Thursday, July 23, 2009

Best White Cake

I don't have a tried-and-true cake recipe yet, so I tried Cook's Illustrated recipe. I love Cook's Illustrated because all of their recipes are tested so you know they will come out accordingly. Believe it or not, many of the recipes in cook books haven't even been tested so if you mess up a recipe don't be so quick to blame yourself. It could be the recipe or even the ingredients you used!

Anyhow this white cake recipe from Cook's Illustrated turned out light and moist with a very delicate crumb structure. The method for this cake is different than most traditional cakes, relying on the "biscuit method" of combining all the dry ingredients and then adding the wet. Editor Chris Kimball says this "reverse creaming" (the term they used in the magazine for this particular technique) was the reason for the moist, light and delicate structure.

Note: it is VERY important that all the ingredients are at room temperature.

Cook's Illustrated Best White Cake Ever

1 cup whole milk at cool room temperature
6 large egg whites at cool room temperature
1 ½ cups sugar
4 tsp. baking powder
¾ tsp. salt
2 tsp. vanilla extract
2 1/3 cups cake flour
12 Tbsp. unsalted butter, softened but still firm

1. Heat the oven to 350 degrees and adjust a rack to the center position. Grease two 9-inch cake pans with softened butter or Crisco and cover the bottom of each pan with a circle of parchment paper. In a medium bowl stir together the milk, egg whites, and vanilla with a fork.

2. Place the flour, sugar, baking powder and salt in the bowl of a standing mixer fitted with the paddle attachment. Add butter; continue beating at slow speed until mixture resembles moist crumbs, with no powdery streaks remaining. Add all but 1/2 cup of milk mixture to crumbs and beat at medium speed (or high speed if using handheld mixer) for 1 1/2 minutes. Add remaining 1/2 cup of milk mixture and beat 30 seconds more. Stop mixer and scrape sides of bowl. Return mixer to medium (or high) speed and beat 20 seconds longer. Increase the speed to medium and mix until the batter comes together, about 30 seconds.

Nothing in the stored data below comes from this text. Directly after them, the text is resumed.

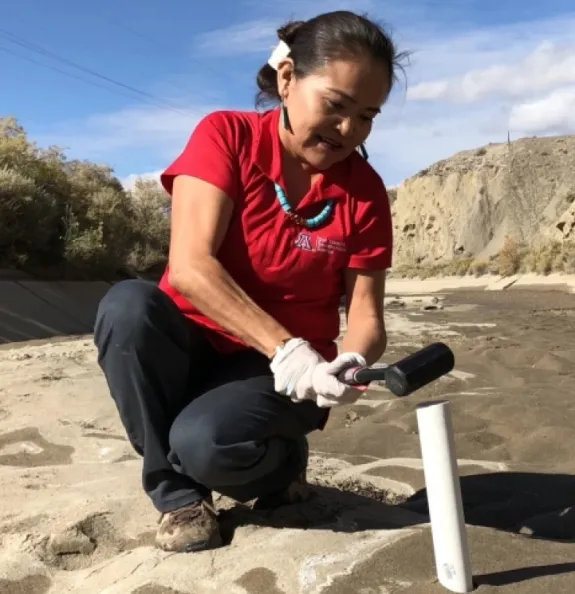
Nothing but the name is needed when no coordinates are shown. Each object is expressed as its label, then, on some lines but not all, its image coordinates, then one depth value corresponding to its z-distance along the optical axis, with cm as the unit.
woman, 212
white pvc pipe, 159
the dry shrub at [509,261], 2288
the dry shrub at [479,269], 2500
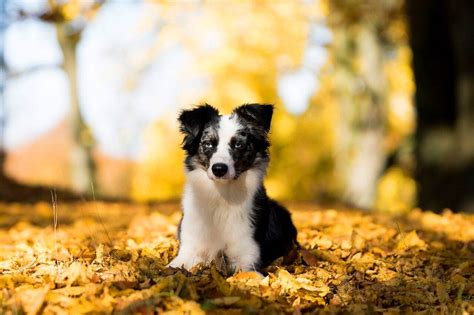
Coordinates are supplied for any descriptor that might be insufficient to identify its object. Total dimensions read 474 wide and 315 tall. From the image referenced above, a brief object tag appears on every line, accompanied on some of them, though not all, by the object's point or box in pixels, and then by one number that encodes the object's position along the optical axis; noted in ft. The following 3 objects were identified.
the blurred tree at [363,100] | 61.96
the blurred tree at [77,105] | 65.36
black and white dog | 16.57
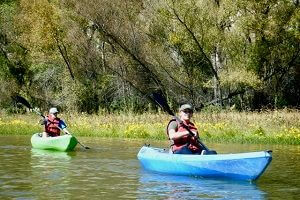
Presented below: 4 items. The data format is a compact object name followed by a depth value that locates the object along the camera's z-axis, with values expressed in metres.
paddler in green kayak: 19.12
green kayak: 18.23
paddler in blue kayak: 12.62
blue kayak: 11.25
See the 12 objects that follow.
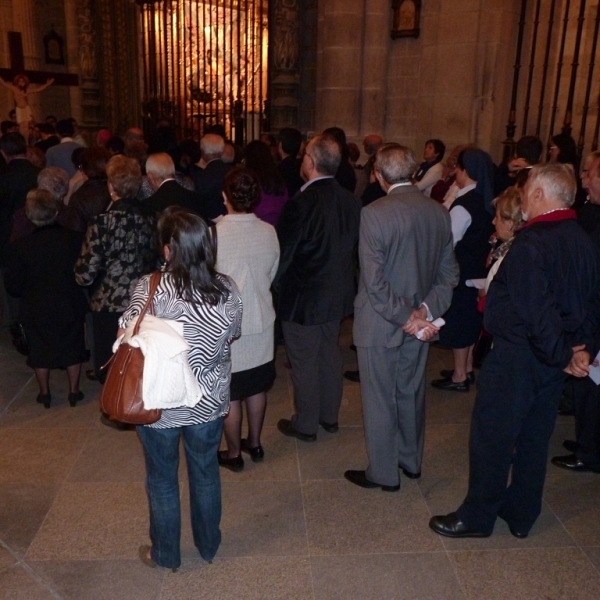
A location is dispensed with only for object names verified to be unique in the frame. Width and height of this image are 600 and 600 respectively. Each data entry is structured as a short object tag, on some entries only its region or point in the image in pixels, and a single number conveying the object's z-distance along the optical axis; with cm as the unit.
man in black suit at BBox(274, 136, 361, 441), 396
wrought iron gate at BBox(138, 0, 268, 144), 1205
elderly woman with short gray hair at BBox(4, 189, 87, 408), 455
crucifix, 1271
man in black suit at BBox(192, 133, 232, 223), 577
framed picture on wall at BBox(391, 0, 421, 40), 885
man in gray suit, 339
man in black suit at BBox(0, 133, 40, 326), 594
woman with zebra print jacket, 267
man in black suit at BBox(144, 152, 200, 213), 471
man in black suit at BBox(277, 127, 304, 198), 636
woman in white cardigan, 354
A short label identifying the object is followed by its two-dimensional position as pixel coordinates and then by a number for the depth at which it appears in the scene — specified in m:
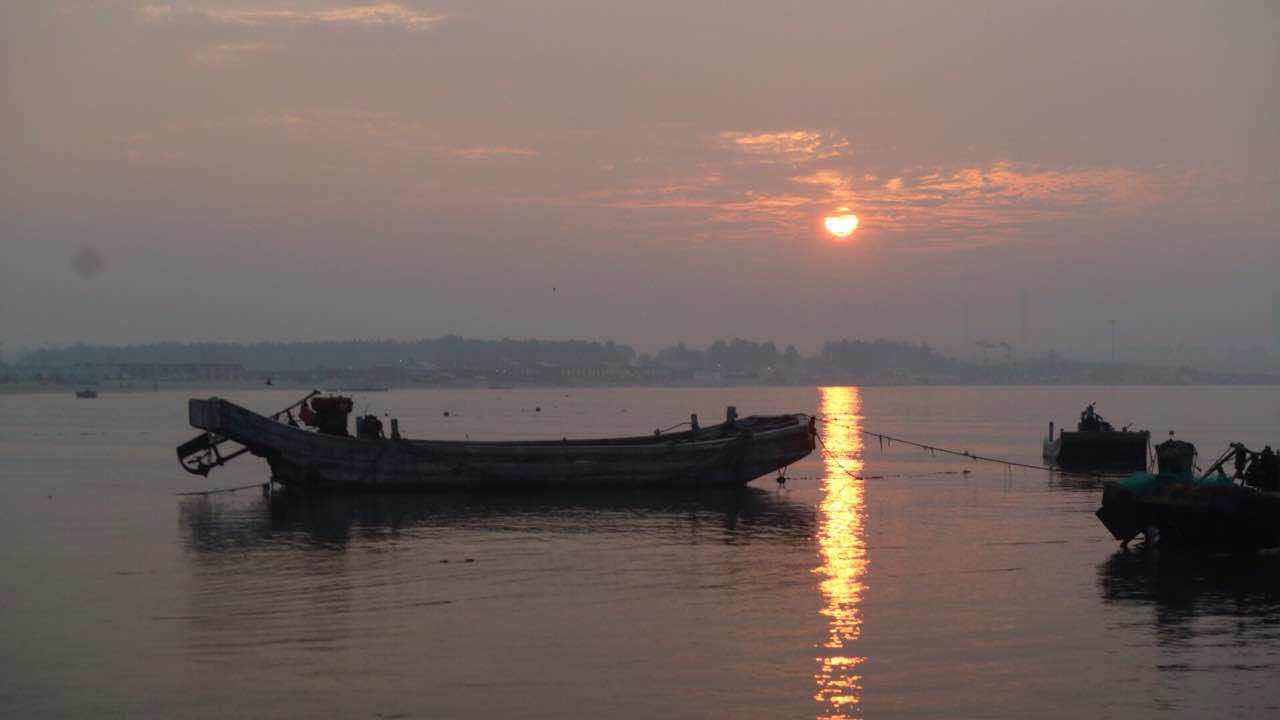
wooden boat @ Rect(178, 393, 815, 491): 43.69
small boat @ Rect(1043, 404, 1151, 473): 59.06
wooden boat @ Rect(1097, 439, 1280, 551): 29.36
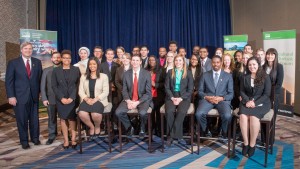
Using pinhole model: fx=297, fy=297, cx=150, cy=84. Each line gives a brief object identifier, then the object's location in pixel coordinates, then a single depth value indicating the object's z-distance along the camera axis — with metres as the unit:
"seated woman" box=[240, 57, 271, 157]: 3.49
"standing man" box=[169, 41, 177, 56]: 5.65
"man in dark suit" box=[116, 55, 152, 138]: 4.02
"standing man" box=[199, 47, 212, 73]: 5.13
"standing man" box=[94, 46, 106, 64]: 5.00
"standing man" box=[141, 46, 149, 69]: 5.13
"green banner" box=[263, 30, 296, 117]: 5.66
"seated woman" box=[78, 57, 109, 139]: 3.93
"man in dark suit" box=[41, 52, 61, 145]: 4.11
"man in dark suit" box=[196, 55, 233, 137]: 3.78
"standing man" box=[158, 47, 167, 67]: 5.44
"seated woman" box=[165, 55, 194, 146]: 3.91
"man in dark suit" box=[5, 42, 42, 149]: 3.93
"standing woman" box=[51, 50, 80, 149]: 3.95
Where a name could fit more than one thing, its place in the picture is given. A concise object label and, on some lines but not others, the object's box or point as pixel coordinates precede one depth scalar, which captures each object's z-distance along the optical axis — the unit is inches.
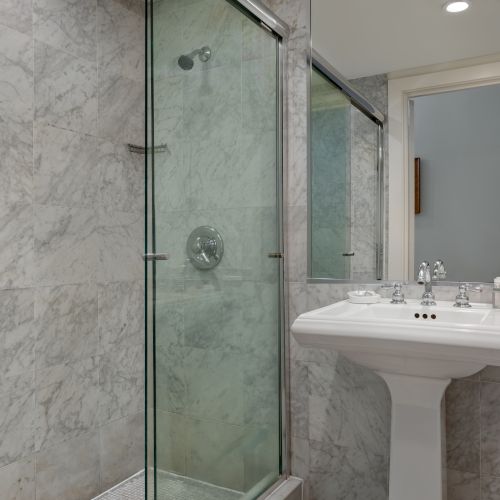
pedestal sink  45.2
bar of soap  66.4
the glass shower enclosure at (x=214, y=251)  50.1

3. Transfer the batter to the prepared pans and bake until the cake is lightly colored, feels set, and a cake tester comes out clean when inserted to the center, about 26 minutes, rotating the cakes 180 degrees halfway through the baking time. (Baking time will vary depending on your oven.)

4. Remove pans to cooling rack and let rest for 5 minutes. Run a thin knife around the sides of the pans and invert the cakes one at a time onto cooling rack. Reinvert cakes so the top is facing up and let cool completely. Makes 2 nine-inch cakes.

1 comment:

  1. Thank you so much for the cake recipe. I made it today, I posted a link to you! I'm your newest follower.